Steve Epp is lucky that Jesus wasn’t sentenced to die by electrocution; in that case, he’d have to drag an electric chair all over the country.
As it is, Epp, a retired preacher of 72, has taken up the cross, and he’s almost halfway through his self-imposed project; once he finishes traversing Nebraska, there are 25 states left for him (and the cross) to visit.
Steve Epp, a native of Tulsa, Oklahoma, began his journey carrying a cross through Nebraska Wednesday, May 27th. “This is ludicrous. It really is. It’s barbaric,” Steve admits.
Most people don’t do things that are ludicrous and barbaric, but Epp is on a mission from God.
He began this journey seven years ago, when he heard God tell him that He had big plans for Steve in these later years. “God spoke to me, He said ‘take up your cross.’ I said, ‘Lord, that’s in the Gospels, I know that.’ He said, ‘I want you to build a cross.’ I thought it was crazy,” said Steve. “And the very first day after we built the cross my house sold, we got in our jeep and started traveling across the country.”
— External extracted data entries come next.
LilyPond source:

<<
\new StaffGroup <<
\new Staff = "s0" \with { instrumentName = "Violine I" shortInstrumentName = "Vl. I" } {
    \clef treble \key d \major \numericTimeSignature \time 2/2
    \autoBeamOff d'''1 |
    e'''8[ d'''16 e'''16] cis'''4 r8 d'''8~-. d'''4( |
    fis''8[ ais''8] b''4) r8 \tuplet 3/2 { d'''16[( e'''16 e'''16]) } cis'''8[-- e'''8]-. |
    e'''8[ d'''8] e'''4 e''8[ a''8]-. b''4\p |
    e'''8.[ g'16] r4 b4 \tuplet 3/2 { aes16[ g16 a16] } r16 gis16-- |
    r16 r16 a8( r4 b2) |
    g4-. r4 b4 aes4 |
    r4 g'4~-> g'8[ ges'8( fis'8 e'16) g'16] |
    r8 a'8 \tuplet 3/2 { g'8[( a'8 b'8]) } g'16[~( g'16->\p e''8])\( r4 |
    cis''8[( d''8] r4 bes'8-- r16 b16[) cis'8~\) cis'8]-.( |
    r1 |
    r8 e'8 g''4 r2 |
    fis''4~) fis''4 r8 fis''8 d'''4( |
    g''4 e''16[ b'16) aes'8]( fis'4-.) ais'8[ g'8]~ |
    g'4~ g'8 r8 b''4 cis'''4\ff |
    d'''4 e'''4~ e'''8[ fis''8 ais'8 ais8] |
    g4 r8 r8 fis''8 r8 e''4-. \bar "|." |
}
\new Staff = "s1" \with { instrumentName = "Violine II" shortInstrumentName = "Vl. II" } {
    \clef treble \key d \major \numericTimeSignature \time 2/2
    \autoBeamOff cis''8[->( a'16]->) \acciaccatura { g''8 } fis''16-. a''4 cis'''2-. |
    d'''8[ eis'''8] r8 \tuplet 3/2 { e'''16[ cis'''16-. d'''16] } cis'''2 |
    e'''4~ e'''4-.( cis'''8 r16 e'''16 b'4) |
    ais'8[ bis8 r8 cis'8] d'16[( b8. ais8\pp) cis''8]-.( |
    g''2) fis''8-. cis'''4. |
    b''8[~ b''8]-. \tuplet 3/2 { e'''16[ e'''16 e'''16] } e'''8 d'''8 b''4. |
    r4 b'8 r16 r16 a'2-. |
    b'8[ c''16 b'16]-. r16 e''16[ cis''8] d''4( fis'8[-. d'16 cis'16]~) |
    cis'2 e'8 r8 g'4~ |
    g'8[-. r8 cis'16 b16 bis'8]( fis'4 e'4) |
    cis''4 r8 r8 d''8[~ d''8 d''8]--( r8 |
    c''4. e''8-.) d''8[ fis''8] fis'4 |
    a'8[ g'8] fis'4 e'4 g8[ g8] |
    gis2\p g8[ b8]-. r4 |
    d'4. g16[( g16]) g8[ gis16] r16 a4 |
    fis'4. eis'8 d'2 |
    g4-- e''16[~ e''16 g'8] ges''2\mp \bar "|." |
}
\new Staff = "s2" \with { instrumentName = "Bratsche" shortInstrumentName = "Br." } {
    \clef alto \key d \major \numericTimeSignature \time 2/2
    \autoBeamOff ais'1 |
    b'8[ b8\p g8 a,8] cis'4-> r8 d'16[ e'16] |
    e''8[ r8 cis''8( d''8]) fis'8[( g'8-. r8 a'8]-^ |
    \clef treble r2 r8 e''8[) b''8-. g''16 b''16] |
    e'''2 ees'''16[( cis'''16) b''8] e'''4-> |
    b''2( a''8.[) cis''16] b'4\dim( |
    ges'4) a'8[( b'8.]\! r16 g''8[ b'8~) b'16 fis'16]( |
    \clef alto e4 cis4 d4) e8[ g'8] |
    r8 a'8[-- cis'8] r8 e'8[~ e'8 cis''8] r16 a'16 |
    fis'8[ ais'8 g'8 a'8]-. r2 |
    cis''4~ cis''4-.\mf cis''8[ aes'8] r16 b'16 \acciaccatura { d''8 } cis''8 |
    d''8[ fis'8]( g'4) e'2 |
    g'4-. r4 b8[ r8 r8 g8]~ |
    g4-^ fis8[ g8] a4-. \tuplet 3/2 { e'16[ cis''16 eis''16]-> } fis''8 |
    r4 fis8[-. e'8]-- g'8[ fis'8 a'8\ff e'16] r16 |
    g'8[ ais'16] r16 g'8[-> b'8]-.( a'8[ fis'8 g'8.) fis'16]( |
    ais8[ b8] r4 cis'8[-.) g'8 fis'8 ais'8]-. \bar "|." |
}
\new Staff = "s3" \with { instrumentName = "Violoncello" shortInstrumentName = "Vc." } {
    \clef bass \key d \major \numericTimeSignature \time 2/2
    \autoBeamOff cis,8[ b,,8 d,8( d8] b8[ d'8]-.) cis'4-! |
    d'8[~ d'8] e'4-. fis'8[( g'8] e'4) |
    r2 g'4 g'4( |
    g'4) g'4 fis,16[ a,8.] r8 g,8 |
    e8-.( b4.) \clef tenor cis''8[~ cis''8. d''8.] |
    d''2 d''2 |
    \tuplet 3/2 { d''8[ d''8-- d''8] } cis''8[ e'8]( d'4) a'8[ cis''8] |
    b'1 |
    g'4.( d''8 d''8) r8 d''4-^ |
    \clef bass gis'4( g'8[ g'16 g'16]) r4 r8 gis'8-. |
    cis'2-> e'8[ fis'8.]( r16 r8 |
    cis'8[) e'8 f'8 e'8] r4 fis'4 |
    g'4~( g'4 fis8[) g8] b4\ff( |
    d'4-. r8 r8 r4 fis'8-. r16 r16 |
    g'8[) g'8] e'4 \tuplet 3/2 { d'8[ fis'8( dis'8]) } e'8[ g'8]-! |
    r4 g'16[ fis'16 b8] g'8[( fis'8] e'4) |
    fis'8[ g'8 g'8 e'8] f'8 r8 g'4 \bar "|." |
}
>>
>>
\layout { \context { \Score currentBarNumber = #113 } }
The cross is about eight feet tall, but Epp has mounted a small wheel to the bottom to make it easier to drag. It’s an innovation Christ himself might have appreciated receiving as a 33rd-birthday present.
The preacher walk-drags a distance of 10 miles each day, after which his wife, Saundra, picks him up in their RV.
The next day, he’ll pick up where he left off the day before. “Just within 10 miles I got to minister to some police officers here,” says Steve. “I got to minister to some homeless people, I got to pray for some young people, I had a young man pray for me today. We’ve just got to get the body of Christ back together.” …
“God’s been good to me out here,” says Steve. “I believe He’s blessed me in my age, because He knows what I’m doing is for Him, it’s not for my show.”
To his credit, Epp doesn’t solicit money from anyone.
He seems like a nice enough guy. There’s always the notion that he could be doing something more obviously useful (help out at local Emmaus centers, or teach ESL to immigrants, or volunteer at halfway houses, what have you), but that should be left up to each individual. A lot of retirees probably sit around watching TV or playing Sudoku, and while I don’t have a problem with that either, I’d be more attracted to Epp’s lifestyle. As long as he poses no dangerous distraction to drivers, and he’s not aggressive in his preaching and proselytizing, I’m glad he has a hobby, and I hope he enjoys it for a long time.